De voorstanders van deze positie maken echter sprongen die in de V.S. niet worden gemaakt. Vrijheid van meningsuiting betekent dat de overheid burgers niet beknot in het uiten van een mening. Het betekent niet dat instituties verplicht zijn om een podium te bieden voor die mening. Het weigeren of ontnemen van een podium is geen fascisme. In de Verenigde Staten is er een doorlopende discussie over hoe instituties zich moeten verhouden tot controversiële meningen. Zeker in de tijd van Trump is er bij de Amerikaanse instituties een duidelijk besef dat een ruime mate van vrijheid van meningsuiting samengaat met de verantwoordelijkheid van instituties om meningen en feiten op de juist wijze in te kaderen en te presenteren. Een dergelijke discussie is vrijwel afwezig in Nederland.

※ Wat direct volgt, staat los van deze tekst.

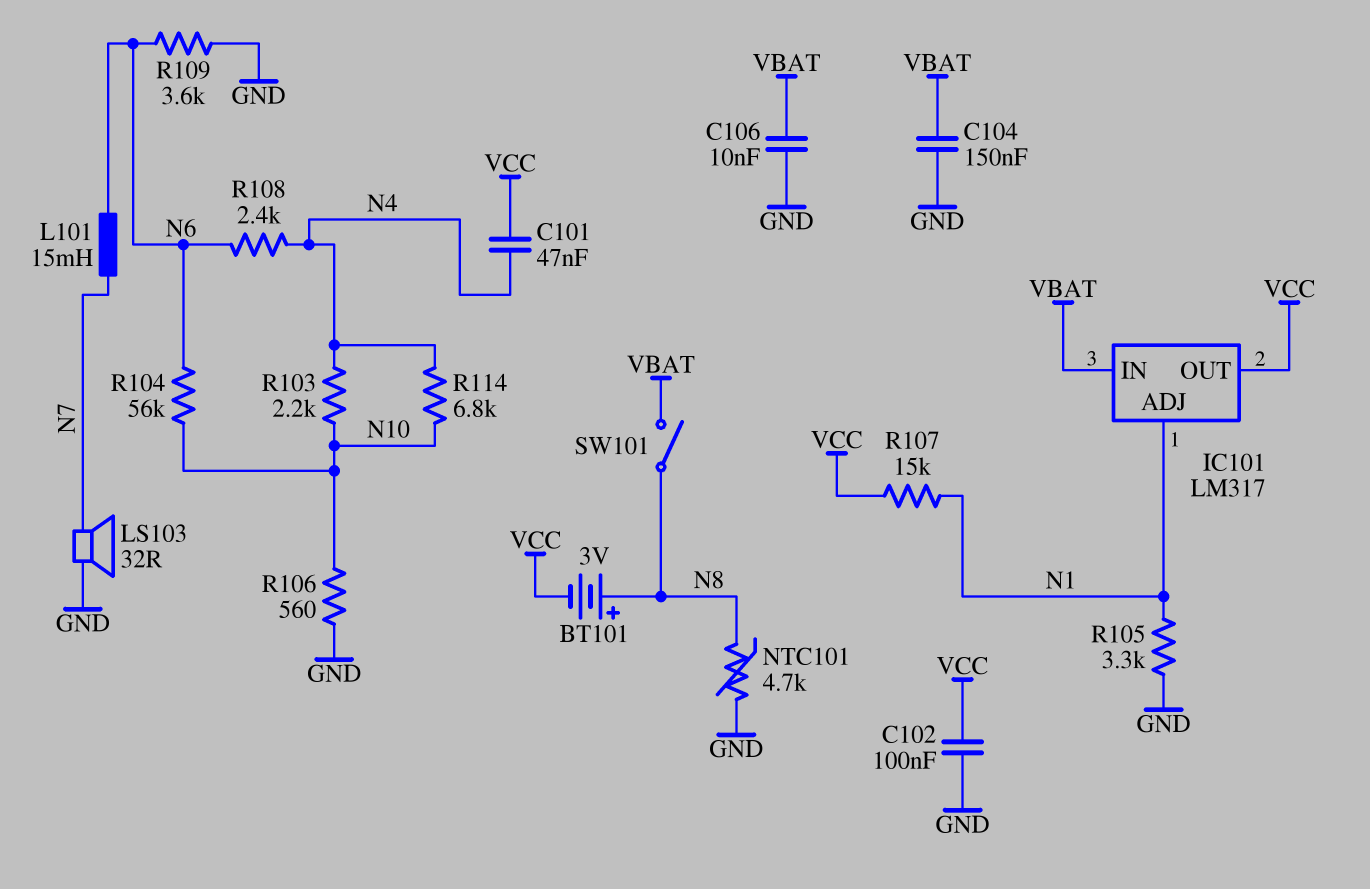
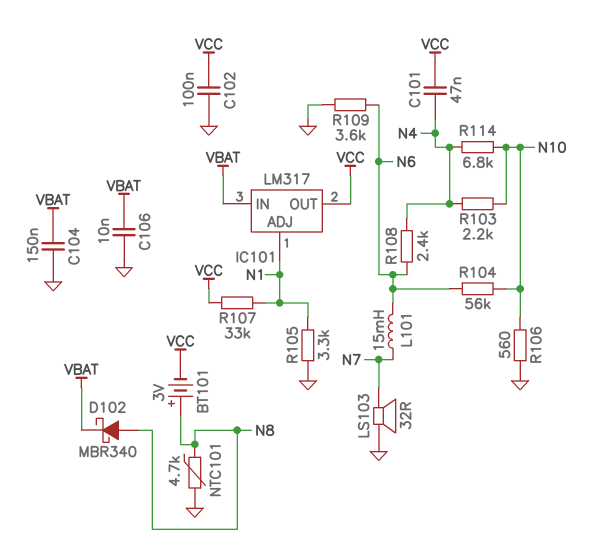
D102: none -> schottky MBR340 (A N8, K VBAT)
R107: 15k (N1, VCC) -> 33k (N1, VCC)
SW101: switch (N8, VBAT) -> none

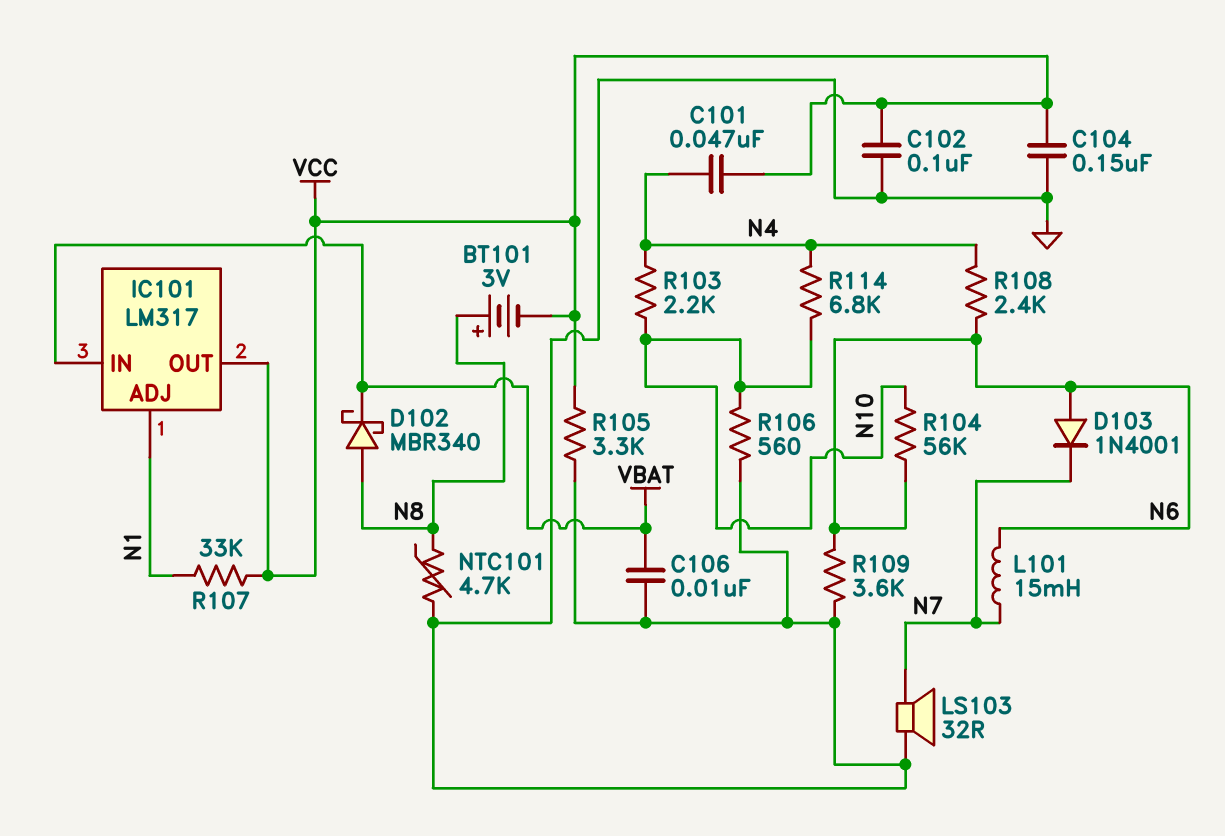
C104: 150nF (GND, VBAT) -> 150nF (GND, VCC)
D103: none -> diode 1N4001 (A N6, K N7)
R105: 3.3k (GND, N1) -> 3.3k (GND, VCC)

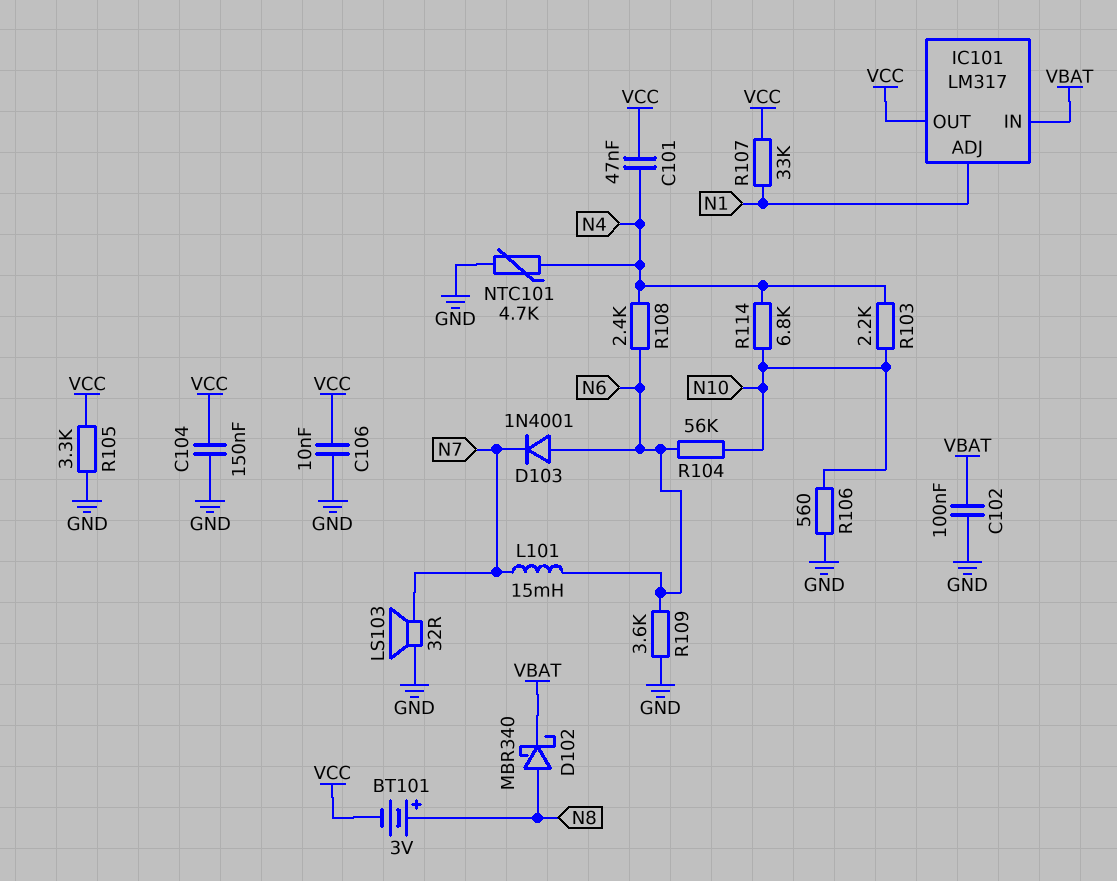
C102: 100nF (GND, VCC) -> 100nF (GND, VBAT)
C106: 10nF (GND, VBAT) -> 10nF (GND, VCC)
NTC101: 4.7k (GND, N8) -> 4.7k (GND, N4)

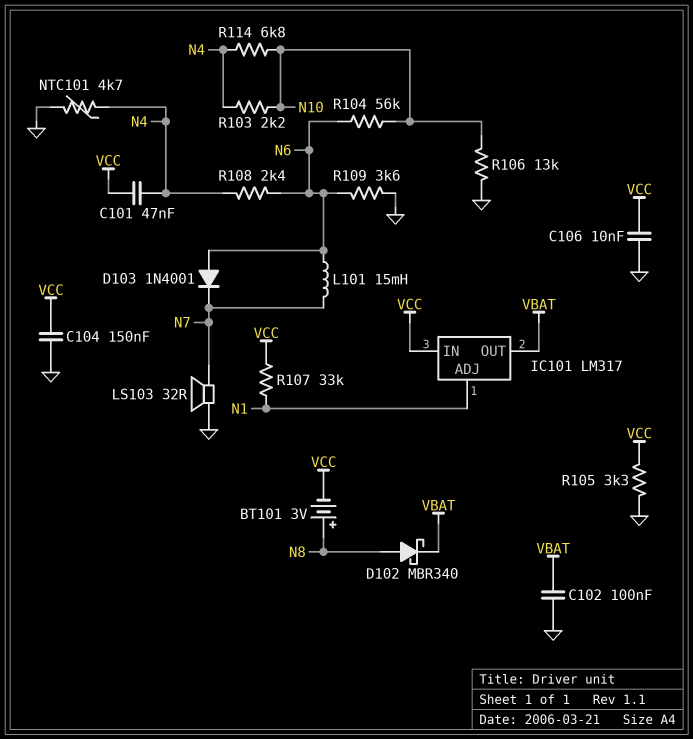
IC101 pin IN: VBAT -> VCC
IC101 pin OUT: VCC -> VBAT
R106: 560 (GND, N10) -> 13k (GND, N10)

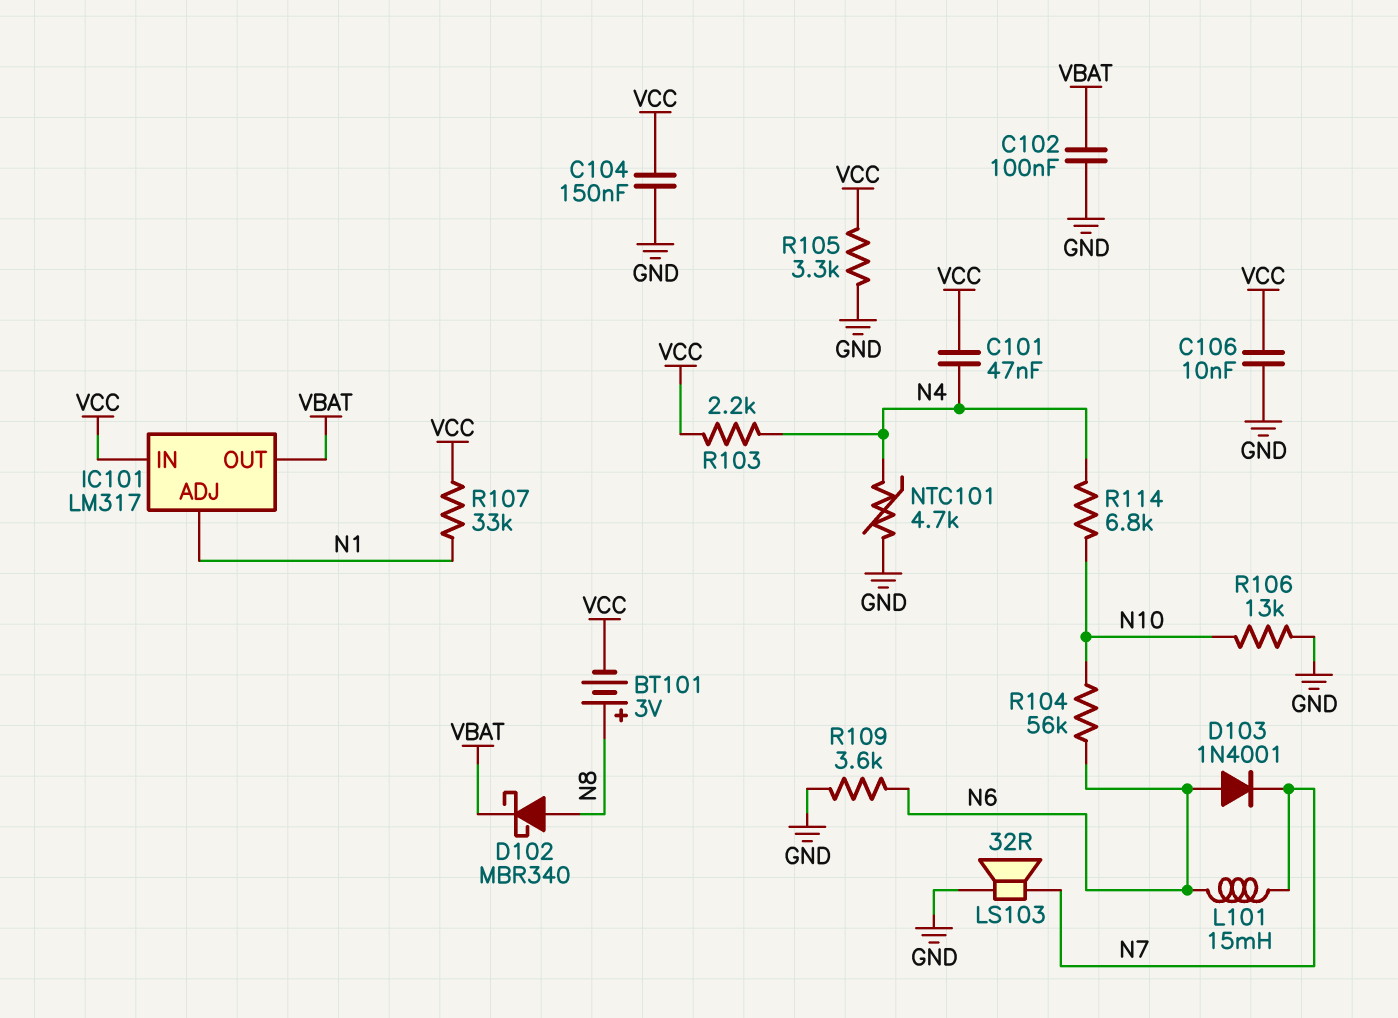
R103: 2.2k (N4, N10) -> 2.2k (N4, VCC)
R108: 2.4k (N4, N6) -> none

Een relevante casus is die van Hirsi Ali en Brandeis University. De universiteit wilde haar oorspronkelijk een eredoctoraat aanbieden. Dit tot woede van studenten- en burgerrechtenorganisaties die wezen op haar controversiële uitspraken – onder andere over het militair bestrijden van de islam als religie. De universiteit kwam vervolgens terug op haar besluit. Hirsi Ali werd van harte uitgenodigd bij Brandeis om daar met anderen het debat aan te gaan over de islam. Maar de universiteit wilde zich niet achter haar controversiële en intolerante posities scharen door haar een eredoctoraat te geven.
Een vergelijkbaar onderscheid lijkt me ook in Nederland relevant. Als een krant, een televisieprogramma of een debatcentrum een controversiële spreker een podium verschaft zonder kritische vragen of weerwoord, dan draagt dat bij aan de normalisering van de meningen van die spreker. Het NOS-interview met Wilders is een goed voorbeeld van deze valkuil. Hoe het wel kan, zien we bij het programma Buitenhof. Het nodigde Wim van Rooy uit om over zijn laatste boek te praten, maar zette daar hoogleraren Maurits Berger en Leo Lucassen tegenover om flink tegengas te geven. Het resultaat is dat de kijker geïnformeerd is over controversiële meningen, maar daar ook de tegenargumenten krijgt bijgeleverd.
Het excuus van De Balie dat het haar taak is om aan controversiële meningen een podium te bieden, ontslaat haar niet van eenzelfde verantwoordelijkheid om weerwoord te bieden aan intolerante meningen.